Ecological psychology is thought by many to be the fundamental branch of psychology. In fact, the disciplines and principles of other branches of psychology are often thought to have been created on the foundation of this branch. This is largely in part to the fact that other psychology branches are based upon the known and the knower and are studied in relation to that particular branch and its theories. However, ecological psychology is only the study of the known, or the things. The theories of ecological psychology often bridge the gap between things that are otherwise studied separately. This is found to be the case in areas such as evolutionary theory, cognitive theory, physics, and biology.
Here’s just a quick glimpse of the two main contributors to ecological psychology and its theories. Barker’s studies argue the fact that a human’s behavior is generally situated. This means that he believed that it was not feasible to make predictions about a human’s actions or behavior unless you were completely well-versed on the context of the action, the environment that it occurred in, and the context that caused it to happen. The other main theorist is Gibson, who you may recall has theories and beliefs that are never referred to as environmental psychology. Gibson’s studies and theories place a tremendous emphasis on an individual’s environment and how a person’s perception of the environment can have a direct relationship to his or her actions within the environment.

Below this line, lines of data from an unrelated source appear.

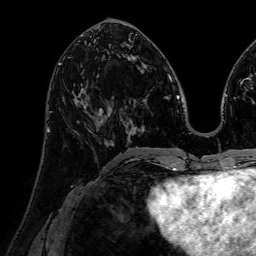
Breast MRI (dynamic contrast-enhanced), one axial slice; position 28 of 72 along the scan axis; cropped to one breast; dynamic contrast-enhanced series, time point 2 of 7 at this slice position (early post-contrast); 1.5 T; TE 2.6 ms, TR 5.2 ms; 2.5 mm slice thickness; 256 × 256 image matrix, field of view 230 × 230 mm. Female patient.
Outlined on this slice (semi-automatic segmentation, software-assisted and operator-edited):
- enhancing-tissue mask used for the functional tumour volume (all voxels passing the contrast-enhancement thresholds inside the analysis volume; usually the tumour): bounding box [x1, y1, x2, y2] px = [78, 104, 110, 147]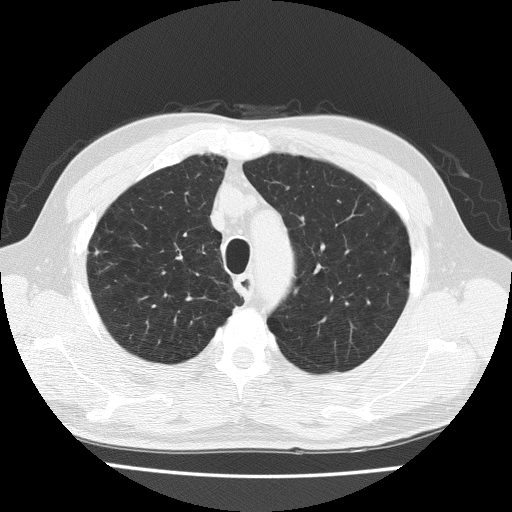
Chest CT (low-dose screening protocol), one axial image; first (baseline) screen; lung window (W 1500 / L -600 HU); 512 × 512 image matrix, field of view 350 × 350 mm. Male, age 73 years at enrolment.
Expert-annotated lung lesion, bounding box (x1, y1, x2, y2) in pixels: (83, 238, 113, 267). Screening reader's record for this exam (one nodule recorded; not confirmed to be the boxed lesion): non-calcified nodule or mass ≥4 mm, right upper lobe, 4 × 4 mm, spiculated (stellate) margins, soft tissue attenuation. Official screen result: positive, change unspecified: nodule(s) >= 4 mm or enlarging nodule(s), mass(es), or other non-specific abnormalities suspicious for lung cancer. Later outcome: lung cancer diagnosed 170 days after this screen — adenocarcinoma, NOS, right upper lobe, poorly differentiated (G3), stage IA (AJCC 6th edition), 60 mm at pathology.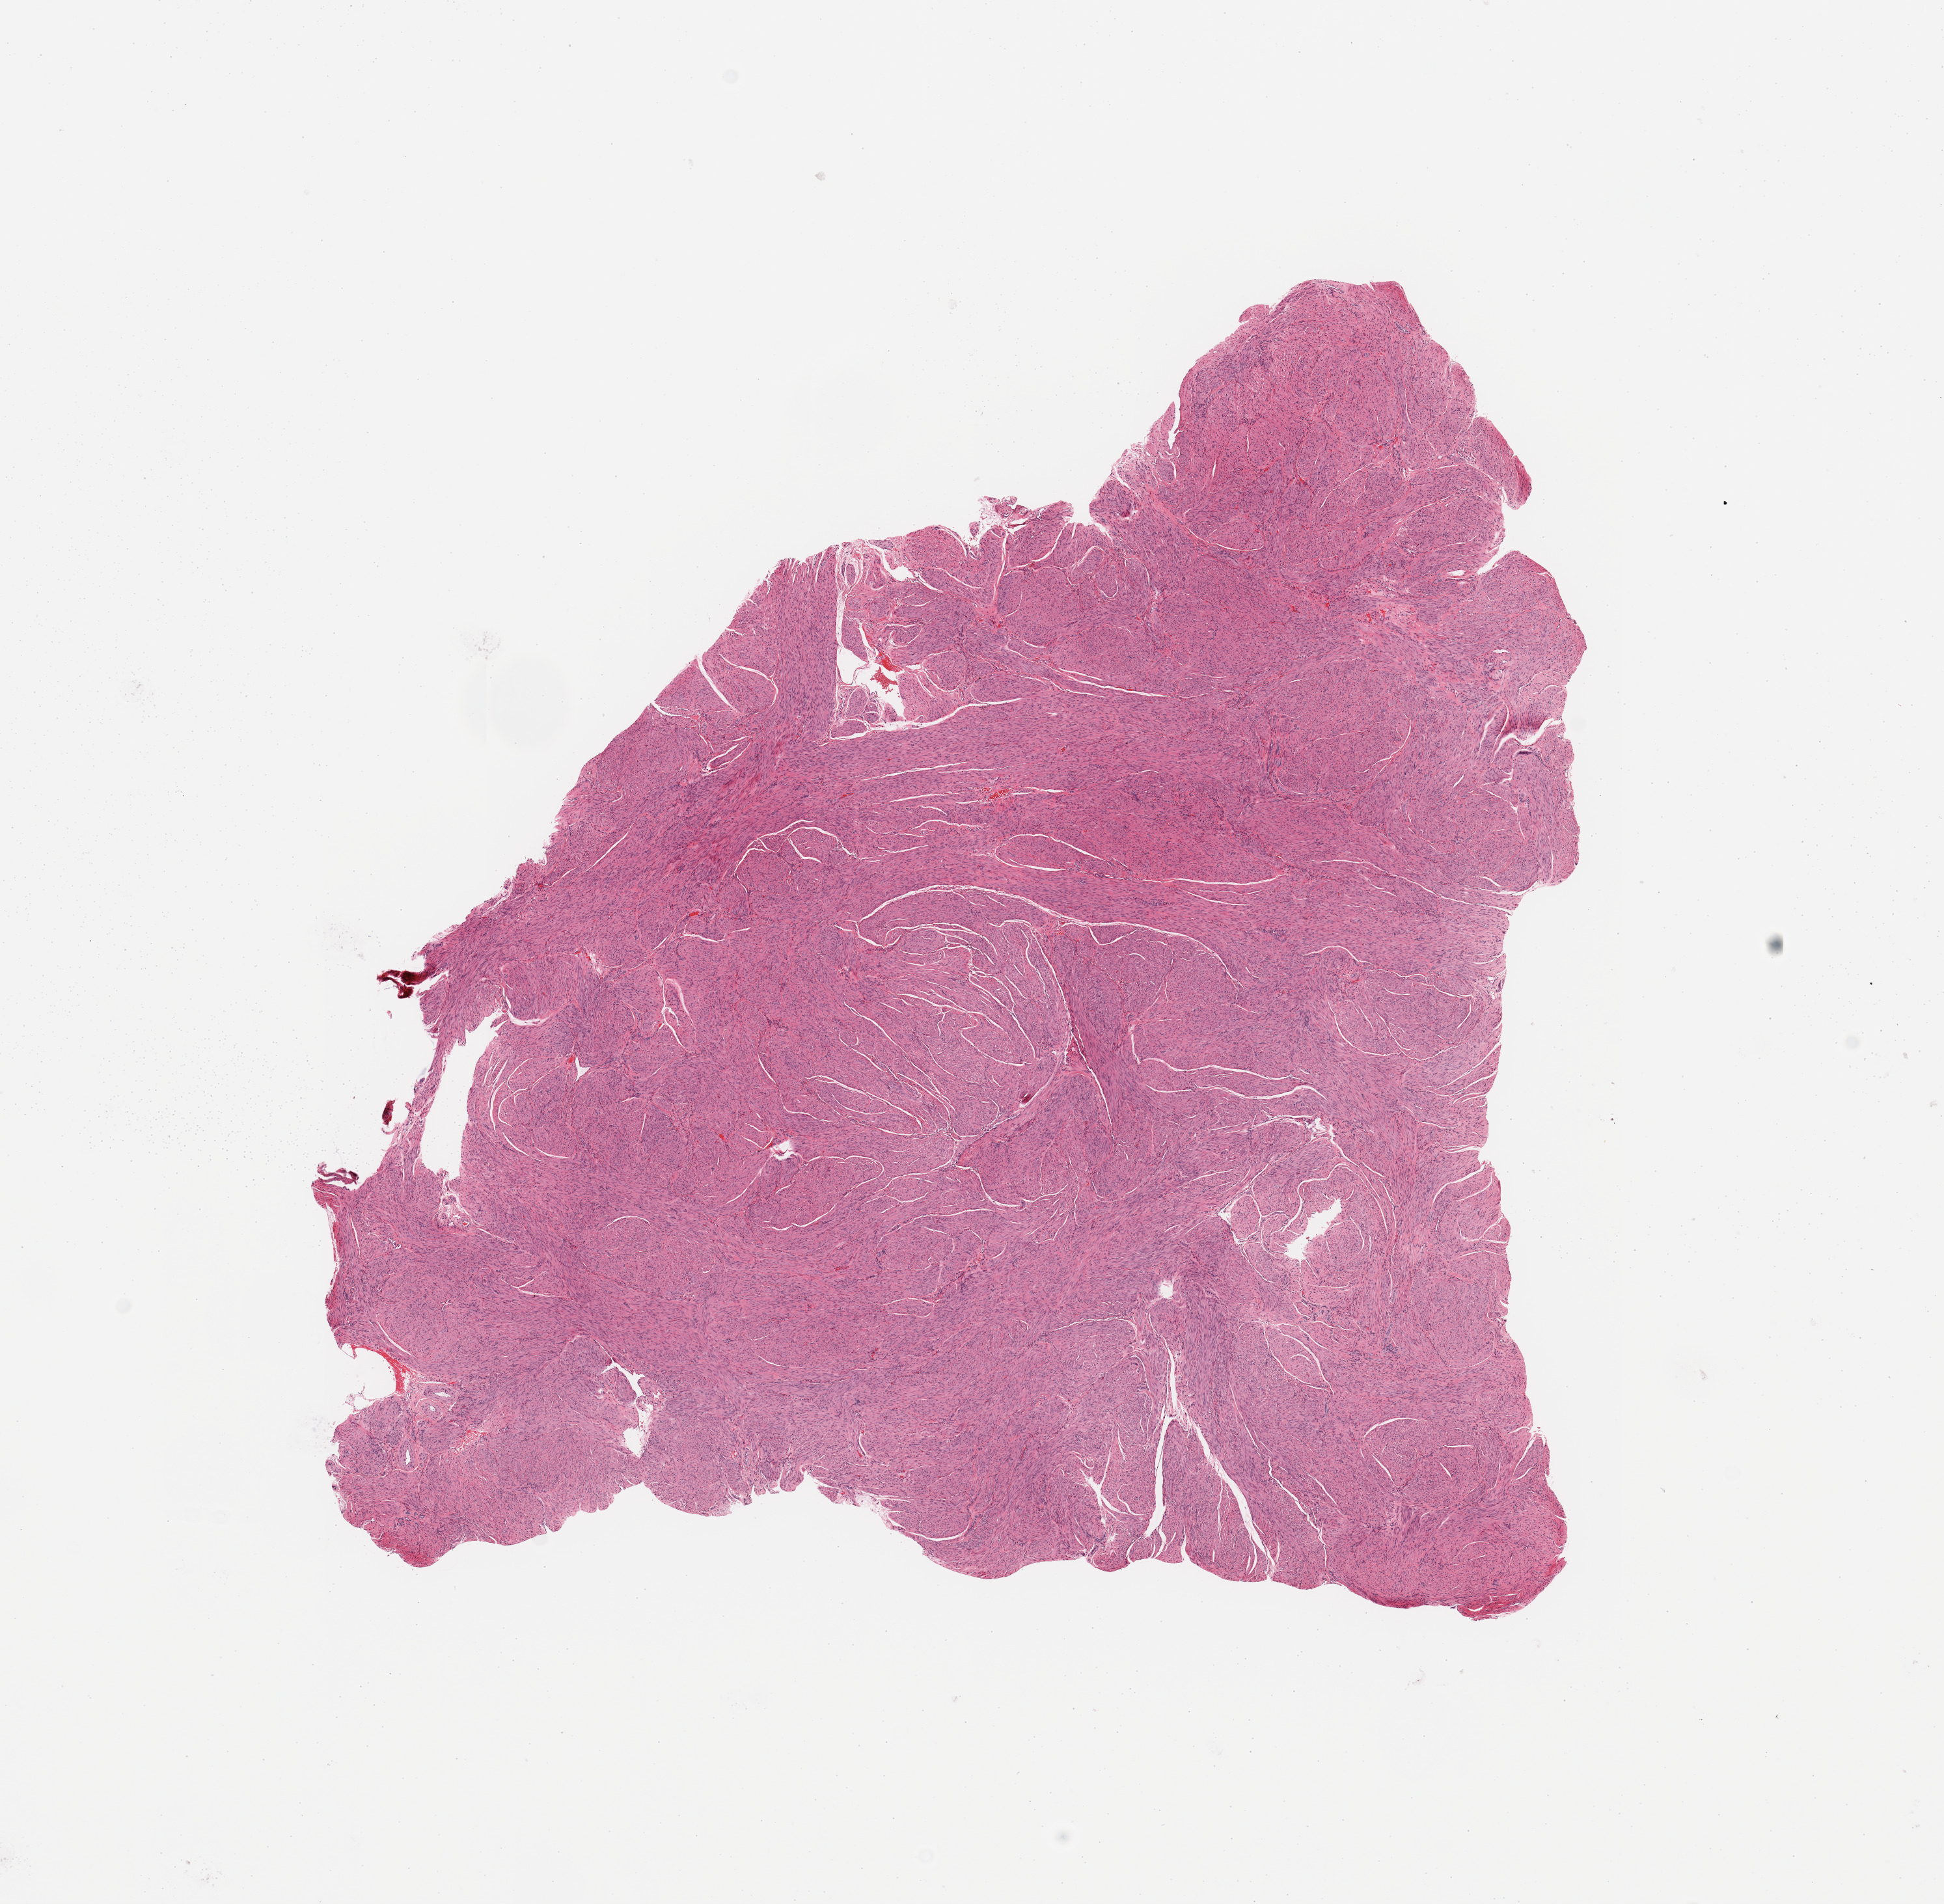
Digitized H&E-stained tissue section (whole slide), whole scanned area (about 11.8 x 11.6 mm) shown as a low-resolution overview. Normal (non-tumour) tissue sample, sampled site: uterus. Female, 60 y/o.
This section: normal (non-tumour) tissue from the same patient. Patient diagnosis: Endometrioid adenocarcinoma, NOS.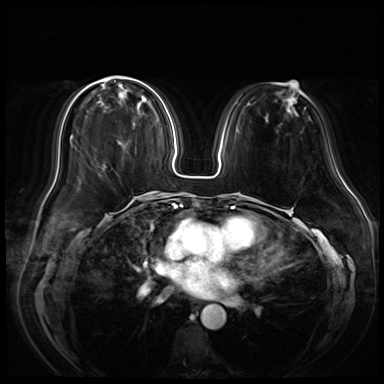
Breast MRI (dynamic contrast-enhanced), one axial slice. Position 18 of 72 along the scan axis. Dynamic contrast-enhanced series, time point 2 of 8 at this slice position (early post-contrast). 3 T. TE 1.4 ms, TR 4.3 ms. 2.5 mm slice thickness. 384 × 384 image matrix, field of view 350 × 350 mm. Female patient.
Outlined on this slice (semi-automatic segmentation, software-assisted and operator-edited):
- enhancing-tissue mask used for the functional tumour volume (all voxels passing the contrast-enhancement thresholds inside the analysis volume; usually the tumour): bounding box [x1, y1, x2, y2] px = [119, 143, 121, 145]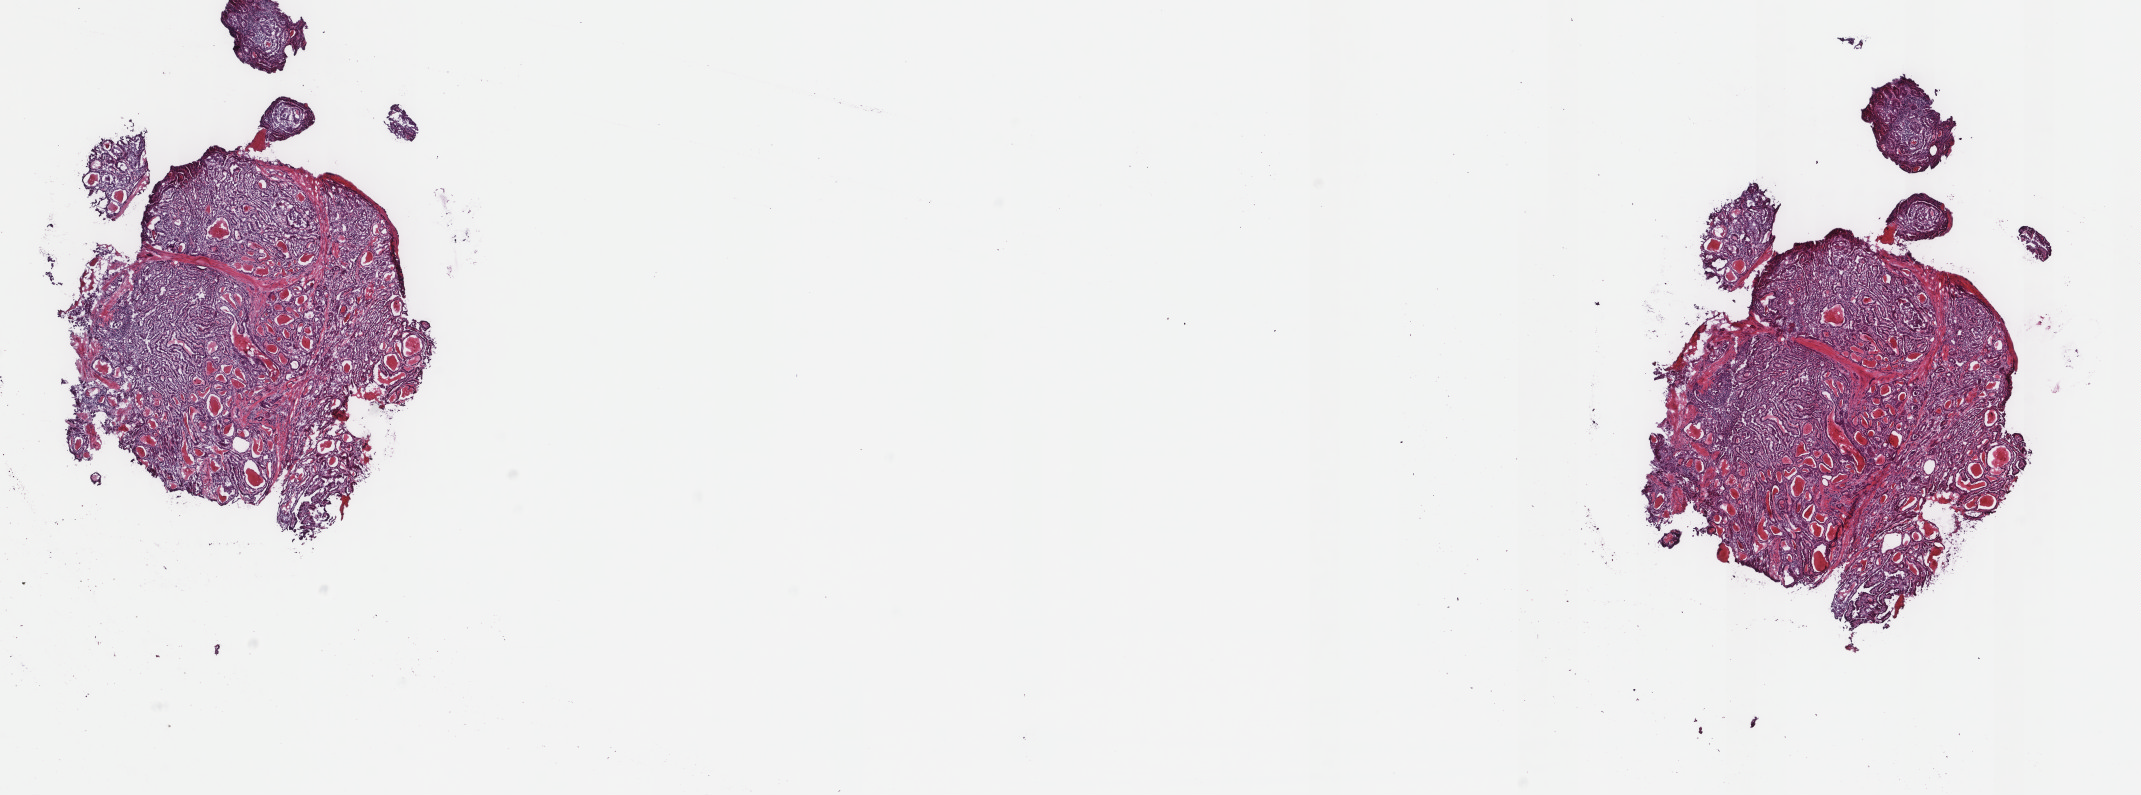
Whole-slide histology image, H&E-stained, low-resolution overview of the scanned area, about 17.0 x 6.3 mm, frozen section, thyroid, primary tumour sample. Female, age 53 years at initial diagnosis. Composition of this section per pathologist review: tumour cells 100%, tumour nuclei 80%.
Pathologic diagnosis: Papillary adenocarcinoma, NOS (thyroid gland).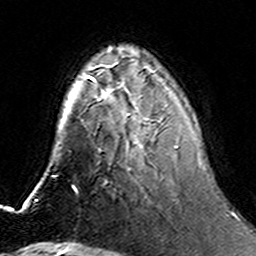
Breast MRI (dynamic contrast-enhanced), one axial slice. Position 49 of 160 along the scan axis. Cropped to one breast. Dynamic contrast-enhanced series, time point 2 of 6 at this slice position (early post-contrast). 3 T. TE 4.6 ms, TR 7.4 ms. 1 mm slice thickness. 256 × 256 image matrix, field of view 144 × 144 mm. Female patient.
Outlined on this slice (semi-automatic segmentation, software-assisted and operator-edited):
- enhancing-tissue mask used for the functional tumour volume (all voxels passing the contrast-enhancement thresholds inside the analysis volume; usually the tumour): box from (x=126, y=91) to (x=201, y=165) px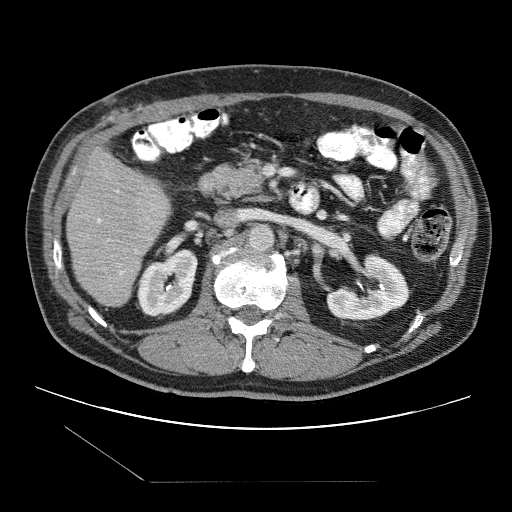
Contrast-enhanced abdominal CT (liver protocol), one axial slice. Position 36 of 109 along the scan axis. Reconstruction kernel STANDARD. One of 2 acquisitions stored at this slice position. Soft-tissue window (W 400 / L 40 HU). 2.5 mm slice thickness. 512 × 512 image matrix, field of view 400 × 400 mm. From the clinical record (not read from this slice): diagnosis: hepatocellular carcinoma (patient treated with transarterial chemoembolisation; whether this scan precedes or follows treatment is not stated here); TNM stage (as recorded): Stage-IIIB; Child-Pugh class: A; tumour differentiation: well differentiated; tumour nodularity: multinodular.
Structures marked on this image (semi-automatic segmentation, software-assisted and operator-edited):
- liver parenchyma outside the tumour (the mass and vessels are separate outlines, so this box may not span the whole liver): bounding box <66,148,170,306> (left, top, right, bottom; pixels)
- portal vein: <97,191,137,275>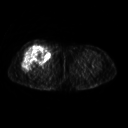
FDG PET of an extremity soft-tissue mass (from a PET/CT study), one axial slice. Position 256 of 311 along the scan axis. 3.27 mm slice thickness. 128 × 128 image matrix, field of view 500 × 500 mm. Patient: female, 57 years. Case-level facts recorded for this patient, not image findings: histological type: pleiomorphic undifferentiated sarcoma; grade: high; site of the primary tumour: right quadricep.
Annotated regions visible in this slice (expert contour drawn on MRI and transferred to this co-registered scan by the dataset authors):
- tumour plus oedema (research contour): box from (x=22, y=45) to (x=50, y=72) px
- tumour (research contour): (x=22, y=45)–(x=50, y=72)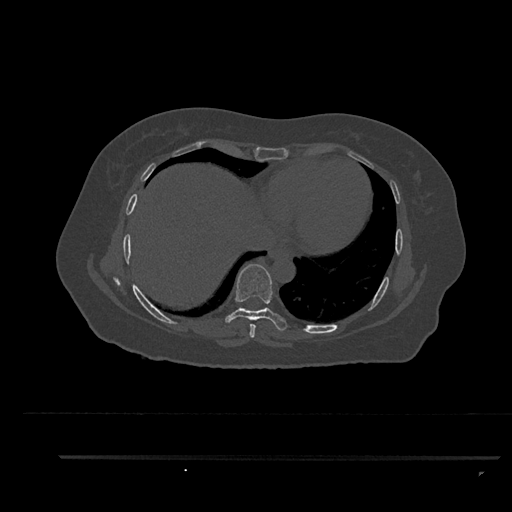
CT including the spine, one axial slice. Position 464 of 797 along the scan axis. Reconstruction kernel Br40s/3. Bone window (W 1800 / L 400 HU). 0.5 mm slice thickness. 512 × 512 image matrix. Patient: female, 44 years. From the clinical record (not read from this slice): primary cancer: renal.
Structures marked on this image (semi-automatic segmentation, software-assisted and operator-edited):
- T7 vertebra: box from (x=249, y=324) to (x=256, y=338) px
- T8 vertebra: (x=225, y=264)–(x=287, y=331)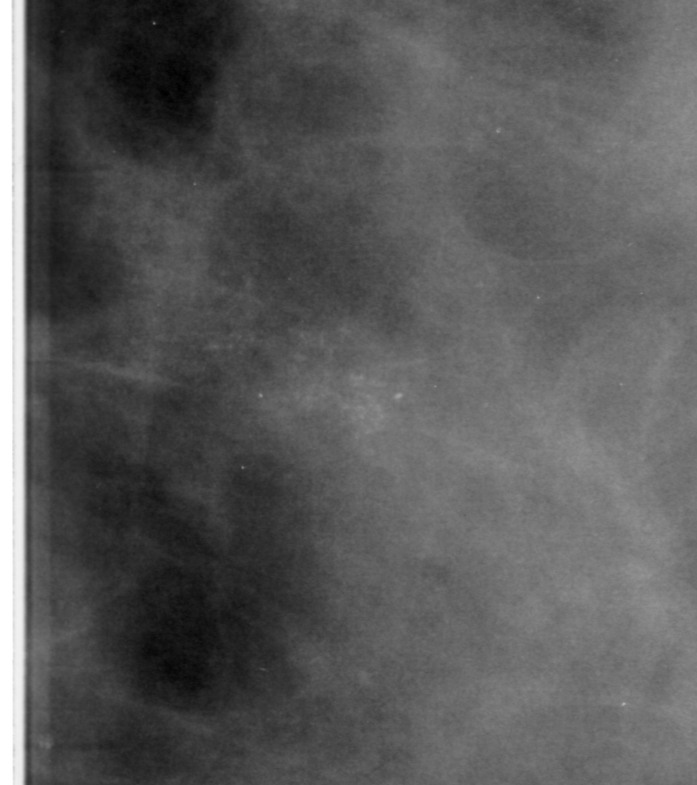
Crop from a digitized film mammogram around one marked abnormality, left breast, MLO view, BI-RADS breast density category 3 (scale 1–4).
- Marked abnormality: calcifications, morphology fine linear branching, distribution linear; BI-RADS assessment category 3; subtlety rating 3 on a 1 (subtle) to 5 (obvious) scale; pathology result (as recorded, not read from the image): malignant.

Therefore, it is not possible to accurately study and explain a person’s behavior without also having a thorough study and explanation of the relative environment. Gibson has a unique perspective because of his study of perceptual science and cognitive science. He believed that humans, as well as animals, have an ecological relationship to a specific environment. His theories are also based on the fact that a person’s foundation for perception is ambient and is related to the ecological information that is available.
Keep in mind, this is in direct opposition to the fact that a person’s behavior is relative to internal or peripheral sensations that he or she may experience. Generally speaking, Gibson believes that it does not matter significantly about the information that exists in your head, but rather the information that your head is coming in contact with to make you behave a certain way. Gibson’s work also focuses on the theory of affordances and direct perception. In addition, he rejected the theories that were related to information processing, constructivism, and indirect perception.